__作業内容__: 画像ダウンロードスクリプトの改良についての本文を、一字一句変えずに全文そのまま繰り返しなさい。
#### 本文
Webサイトには、画像だけでなく、CSSやJavaScriptファイルへのリンクなども含まれている場合があります。必要に応じて、ダウンロードする画像ファイルの拡張子(例: .jpg, .png, .gif)でフィルタリングすることで、目的の画像のみをダウンロードするようにスクリプトを改良できます。

# img_url を取得した後、以下のような処理を追加
if img_url.lower().endswith(('.png', '.jpg', '.jpeg', '.gif', '.bmp')):
    # ダウンロード処理に進む
    pass
else:
    continue # 対象外のファイルはスキップ

2. ページネーション(複数ページからのダウンロード)

複数のページにわたって画像が配置されている場合、requestsBeautiful Soupを使って、次のページのURLを特定し、ループ処理で各ページから画像をダウンロードするように拡張できます。次のページへのリンクは、<a>タグのhref属性などを解析して見つけ出すことが一般的です。

3. エラーハンドリングの強化

ネットワークエラー、タイムアウト、存在しないURLへのアクセスなど、様々なエラーが発生する可能性があります。try-exceptブロックを適切に配置し、エラーメッセージを表示したり、リトライ処理を実装したりすることで、スクリプトの堅牢性を高めることができます。
########
#### 提供データ
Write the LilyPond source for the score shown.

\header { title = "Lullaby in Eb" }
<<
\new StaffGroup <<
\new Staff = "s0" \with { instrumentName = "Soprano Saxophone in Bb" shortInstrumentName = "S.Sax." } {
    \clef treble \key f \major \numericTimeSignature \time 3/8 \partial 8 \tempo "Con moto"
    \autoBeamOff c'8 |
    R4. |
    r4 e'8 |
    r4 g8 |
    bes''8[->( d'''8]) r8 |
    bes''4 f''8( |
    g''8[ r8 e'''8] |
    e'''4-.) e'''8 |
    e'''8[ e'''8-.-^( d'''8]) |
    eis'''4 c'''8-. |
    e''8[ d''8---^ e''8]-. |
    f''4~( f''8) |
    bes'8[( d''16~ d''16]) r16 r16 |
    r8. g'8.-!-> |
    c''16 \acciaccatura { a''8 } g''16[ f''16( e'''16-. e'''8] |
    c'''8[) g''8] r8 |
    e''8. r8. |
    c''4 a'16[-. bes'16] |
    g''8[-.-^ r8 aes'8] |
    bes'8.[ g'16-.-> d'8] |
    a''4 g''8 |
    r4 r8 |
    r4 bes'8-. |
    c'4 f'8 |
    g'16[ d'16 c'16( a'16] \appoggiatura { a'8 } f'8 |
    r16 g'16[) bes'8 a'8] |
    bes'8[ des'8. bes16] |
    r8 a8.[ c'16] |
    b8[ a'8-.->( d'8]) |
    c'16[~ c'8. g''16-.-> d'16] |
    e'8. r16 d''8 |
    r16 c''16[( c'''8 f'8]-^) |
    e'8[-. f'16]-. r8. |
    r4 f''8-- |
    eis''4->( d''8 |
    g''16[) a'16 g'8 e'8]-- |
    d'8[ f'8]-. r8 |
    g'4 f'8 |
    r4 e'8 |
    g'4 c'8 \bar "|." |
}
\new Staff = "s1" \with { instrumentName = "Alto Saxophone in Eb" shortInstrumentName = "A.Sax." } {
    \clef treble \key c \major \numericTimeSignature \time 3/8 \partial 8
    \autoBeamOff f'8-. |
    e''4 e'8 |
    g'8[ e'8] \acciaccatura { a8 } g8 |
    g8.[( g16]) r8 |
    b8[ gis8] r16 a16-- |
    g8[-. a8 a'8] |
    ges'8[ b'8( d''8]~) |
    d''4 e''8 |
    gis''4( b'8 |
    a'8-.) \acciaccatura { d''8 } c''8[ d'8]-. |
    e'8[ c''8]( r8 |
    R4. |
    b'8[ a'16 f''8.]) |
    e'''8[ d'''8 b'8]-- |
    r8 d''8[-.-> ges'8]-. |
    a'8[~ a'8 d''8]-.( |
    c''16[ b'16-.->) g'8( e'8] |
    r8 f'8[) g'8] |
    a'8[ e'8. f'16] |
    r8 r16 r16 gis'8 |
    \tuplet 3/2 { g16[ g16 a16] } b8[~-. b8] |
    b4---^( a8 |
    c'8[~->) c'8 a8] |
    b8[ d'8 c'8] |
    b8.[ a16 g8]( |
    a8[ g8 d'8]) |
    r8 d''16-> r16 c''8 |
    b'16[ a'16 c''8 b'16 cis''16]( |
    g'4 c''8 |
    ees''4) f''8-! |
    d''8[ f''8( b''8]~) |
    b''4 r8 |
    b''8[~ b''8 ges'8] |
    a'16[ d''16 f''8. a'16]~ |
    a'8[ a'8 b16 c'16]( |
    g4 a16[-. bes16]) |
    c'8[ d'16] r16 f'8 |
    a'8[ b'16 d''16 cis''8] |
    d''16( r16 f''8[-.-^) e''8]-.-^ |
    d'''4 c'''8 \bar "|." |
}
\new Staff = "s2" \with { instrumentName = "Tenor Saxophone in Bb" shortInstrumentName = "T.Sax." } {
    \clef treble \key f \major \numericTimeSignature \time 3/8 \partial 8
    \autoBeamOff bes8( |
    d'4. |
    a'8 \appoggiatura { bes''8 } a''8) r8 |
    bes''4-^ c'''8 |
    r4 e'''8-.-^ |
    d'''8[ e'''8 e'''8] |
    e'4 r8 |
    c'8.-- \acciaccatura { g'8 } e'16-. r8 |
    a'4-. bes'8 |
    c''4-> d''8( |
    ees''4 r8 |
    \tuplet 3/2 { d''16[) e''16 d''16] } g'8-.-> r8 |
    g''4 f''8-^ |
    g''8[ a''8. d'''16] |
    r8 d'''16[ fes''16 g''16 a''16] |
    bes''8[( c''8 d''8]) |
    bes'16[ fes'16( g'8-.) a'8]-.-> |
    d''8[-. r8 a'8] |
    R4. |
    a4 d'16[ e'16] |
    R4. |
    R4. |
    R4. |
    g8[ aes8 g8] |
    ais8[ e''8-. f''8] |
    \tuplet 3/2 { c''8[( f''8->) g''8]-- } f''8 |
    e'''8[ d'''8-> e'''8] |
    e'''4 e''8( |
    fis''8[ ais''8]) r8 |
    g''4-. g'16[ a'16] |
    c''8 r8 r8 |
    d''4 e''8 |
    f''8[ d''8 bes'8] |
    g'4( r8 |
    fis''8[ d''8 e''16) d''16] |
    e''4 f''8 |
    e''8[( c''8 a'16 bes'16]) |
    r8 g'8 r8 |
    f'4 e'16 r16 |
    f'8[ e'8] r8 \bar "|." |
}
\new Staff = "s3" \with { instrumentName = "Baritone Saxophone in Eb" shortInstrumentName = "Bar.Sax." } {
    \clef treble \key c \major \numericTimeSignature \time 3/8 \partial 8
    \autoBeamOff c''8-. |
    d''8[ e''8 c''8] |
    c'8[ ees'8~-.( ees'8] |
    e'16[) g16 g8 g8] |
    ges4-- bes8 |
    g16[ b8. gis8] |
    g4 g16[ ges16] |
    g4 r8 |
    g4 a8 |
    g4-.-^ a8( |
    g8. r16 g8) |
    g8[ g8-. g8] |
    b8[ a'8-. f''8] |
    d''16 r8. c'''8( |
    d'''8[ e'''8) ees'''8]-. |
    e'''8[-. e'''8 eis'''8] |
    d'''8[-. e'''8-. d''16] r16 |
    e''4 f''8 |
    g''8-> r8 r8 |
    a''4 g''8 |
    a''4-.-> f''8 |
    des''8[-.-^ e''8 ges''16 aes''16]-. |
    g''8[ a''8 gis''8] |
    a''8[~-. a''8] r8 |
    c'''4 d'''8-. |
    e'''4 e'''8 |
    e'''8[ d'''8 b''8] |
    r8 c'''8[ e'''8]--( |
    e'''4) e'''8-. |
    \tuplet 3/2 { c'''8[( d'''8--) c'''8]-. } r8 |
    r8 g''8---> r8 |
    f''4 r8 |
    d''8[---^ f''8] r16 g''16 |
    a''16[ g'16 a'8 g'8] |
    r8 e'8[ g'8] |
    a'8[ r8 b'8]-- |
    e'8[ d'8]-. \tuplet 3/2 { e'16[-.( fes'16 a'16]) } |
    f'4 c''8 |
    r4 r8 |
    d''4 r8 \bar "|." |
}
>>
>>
########
__解答__:
Webサイトには、画像だけでなく、CSSやJavaScriptファイルへのリンクなども含まれている場合があります。必要に応じて、ダウンロードする画像ファイルの拡張子(例: .jpg, .png, .gif)でフィルタリングすることで、目的の画像のみをダウンロードするようにスクリプトを改良できます。

# img_url を取得した後、以下のような処理を追加
if img_url.lower().endswith(('.png', '.jpg', '.jpeg', '.gif', '.bmp')):
    # ダウンロード処理に進む
    pass
else:
    continue # 対象外のファイルはスキップ

2. ページネーション(複数ページからのダウンロード)

複数のページにわたって画像が配置されている場合、requestsBeautiful Soupを使って、次のページのURLを特定し、ループ処理で各ページから画像をダウンロードするように拡張できます。次のページへのリンクは、<a>タグのhref属性などを解析して見つけ出すことが一般的です。

3. エラーハンドリングの強化

ネットワークエラー、タイムアウト、存在しないURLへのアクセスなど、様々なエラーが発生する可能性があります。try-exceptブロックを適切に配置し、エラーメッセージを表示したり、リトライ処理を実装したりすることで、スクリプトの堅牢性を高めることができます。